Kaşlarım çatıldı. Büyük anneme döndüğümde bakışlarımdan korkmuş bir hali vardı. ''Bana karışma! Size bundan sonra nasıl güvenmemi beklersiniz? O kadınla konuşmak istemiyorum.'' Derin bir nefes alıp öfkemi bastırmaya çalıştım. Sesim çatlarken kendime kızdım. ''Henüz değil...''

Fısıltı halinde söylediğim cümleyi ben bile anlamakta zorluk çekmişken büyük annemin anladığından şüpheliydim.

Onu önemsemeyip dışarıya attım kendimi. Adımlarım yan villaya doğru hareket ederken kendime acıdım. Gerçek anlamda bunu yapacağıma inanamıyordum!

Kapının önünde durdum ve sırtımı dikleştirdim. Kapıyı çalacakken kapı açıldı ve tanıdık ela gözlerle karşılaştım. Arkamı döndüm ve bahçelerine doğru yürüdüm.

Arkamdan beni takip ettiğini biliyordum. Bahçenin ortasında durdum. Gözlerim dolmuştu. Ona doğru dönemedim. Dönersem ağlayacaktım.
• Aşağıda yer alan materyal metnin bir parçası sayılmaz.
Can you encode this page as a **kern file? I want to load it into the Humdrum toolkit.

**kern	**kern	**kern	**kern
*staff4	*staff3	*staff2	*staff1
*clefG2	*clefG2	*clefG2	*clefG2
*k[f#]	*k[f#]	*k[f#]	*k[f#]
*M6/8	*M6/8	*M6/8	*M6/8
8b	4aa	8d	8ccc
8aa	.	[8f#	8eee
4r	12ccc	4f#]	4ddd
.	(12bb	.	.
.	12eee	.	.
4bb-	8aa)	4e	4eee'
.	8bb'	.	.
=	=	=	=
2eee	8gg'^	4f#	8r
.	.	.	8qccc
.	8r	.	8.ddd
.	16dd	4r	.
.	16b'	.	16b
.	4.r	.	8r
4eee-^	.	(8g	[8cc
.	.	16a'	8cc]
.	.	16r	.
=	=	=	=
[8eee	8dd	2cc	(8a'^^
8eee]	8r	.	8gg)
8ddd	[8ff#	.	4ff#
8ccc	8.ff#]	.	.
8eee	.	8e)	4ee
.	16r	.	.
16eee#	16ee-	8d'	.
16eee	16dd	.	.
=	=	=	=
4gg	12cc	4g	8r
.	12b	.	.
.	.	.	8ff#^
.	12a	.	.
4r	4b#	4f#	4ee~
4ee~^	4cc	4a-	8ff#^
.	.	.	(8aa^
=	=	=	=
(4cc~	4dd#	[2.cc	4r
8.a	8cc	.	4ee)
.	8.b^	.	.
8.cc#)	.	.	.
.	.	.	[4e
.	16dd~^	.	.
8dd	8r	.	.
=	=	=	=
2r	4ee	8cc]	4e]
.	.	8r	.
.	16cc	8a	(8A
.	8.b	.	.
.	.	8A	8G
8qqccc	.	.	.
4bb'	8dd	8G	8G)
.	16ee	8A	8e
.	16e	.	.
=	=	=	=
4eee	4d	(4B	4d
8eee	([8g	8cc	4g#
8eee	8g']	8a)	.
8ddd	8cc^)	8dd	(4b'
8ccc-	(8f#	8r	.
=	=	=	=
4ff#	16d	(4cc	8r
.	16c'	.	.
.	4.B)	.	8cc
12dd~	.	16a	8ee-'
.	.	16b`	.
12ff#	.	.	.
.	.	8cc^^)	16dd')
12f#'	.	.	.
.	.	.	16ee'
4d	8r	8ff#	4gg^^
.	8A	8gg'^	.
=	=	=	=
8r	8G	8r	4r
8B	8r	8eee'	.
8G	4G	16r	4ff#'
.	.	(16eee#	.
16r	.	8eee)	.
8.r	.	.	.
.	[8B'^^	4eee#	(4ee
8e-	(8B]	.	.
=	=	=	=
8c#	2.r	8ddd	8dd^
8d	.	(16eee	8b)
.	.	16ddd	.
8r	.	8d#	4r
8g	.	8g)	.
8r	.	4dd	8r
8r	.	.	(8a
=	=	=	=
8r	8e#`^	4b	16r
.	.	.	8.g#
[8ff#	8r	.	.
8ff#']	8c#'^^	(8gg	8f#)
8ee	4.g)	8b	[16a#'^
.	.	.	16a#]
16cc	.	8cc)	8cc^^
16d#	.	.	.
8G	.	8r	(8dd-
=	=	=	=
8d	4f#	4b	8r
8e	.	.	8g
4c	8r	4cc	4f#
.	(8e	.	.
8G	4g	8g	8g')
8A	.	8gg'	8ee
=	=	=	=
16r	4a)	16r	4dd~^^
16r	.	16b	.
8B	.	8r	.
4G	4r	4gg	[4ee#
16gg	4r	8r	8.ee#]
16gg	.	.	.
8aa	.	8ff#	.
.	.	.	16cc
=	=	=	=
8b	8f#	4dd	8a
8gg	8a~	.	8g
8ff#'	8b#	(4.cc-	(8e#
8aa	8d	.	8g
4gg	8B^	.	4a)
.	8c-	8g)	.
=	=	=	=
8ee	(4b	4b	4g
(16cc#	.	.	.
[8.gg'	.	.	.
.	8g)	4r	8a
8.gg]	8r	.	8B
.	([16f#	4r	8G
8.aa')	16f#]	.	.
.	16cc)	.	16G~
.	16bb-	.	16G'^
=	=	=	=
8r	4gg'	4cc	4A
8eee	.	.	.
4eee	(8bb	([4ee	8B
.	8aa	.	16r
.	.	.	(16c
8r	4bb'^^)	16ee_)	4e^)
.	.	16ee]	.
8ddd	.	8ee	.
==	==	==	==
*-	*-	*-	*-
Bunu biliyorum. ''Ne oluyor Mabelle?''

Çenem titredi. Soğuktan değil, nedenini bilmiyorum ama kalbimin üzerinde tarifsiz bir acı vardı. 

Ağlamaya başladığımı yanıma düşen damlalardan anladım. Arkamı döndüm ve ela gözleriyle karşı karşıaya geldim. Ağlamama rağmen dik durmaya çalıştım. ''Zayn...''

Nefesim kesildi. Gerisini getiremedim. Ayaklarım beni taşıyamadı ve beyaz karın üzerine çöktüm. Zayn bana doğru bir adım attığında ellerimi kaldırdım. Durdu. ''Hayır, gelme...''

Sesim titriyordu ve ben acizliğimi anladıkça hıçkırıklarım artıyordu. ''Ben...'' Burnumu çektim. ''Beni, öldür... Lütfen...''

Zayn'in ne zaman yanıma geldiğini bilmiyordum ama tanıdık erkeksi kokusu ciğerlerimi doldurmuştu. Kolları titreyen bedenime dolanmıştı. ''Saçmalıyorsun. Anlat...''

Başımı iki yana salladım. Kollarından kurtulmaa çalıştım. ''Anlatınca sen isteyeceksin öldürmeyi. Er yada geç öleceğim. Bir vampir beni öldürecek, babama yaptıkları gibi.''

Sesim fısıltıya dönüşürken hıçkırdım. Babamı öldüren vampilerdi ve ben bir vampire gidip derdimi anlatıyordum. Ne ironi ama...

Burnumu çektim. Ağzımı açmıştım ki ''Mabelle!'' diye bir ses duydum. Tanıdık sesle vücudum daha çok titrerken ağlamam şiddetlendi.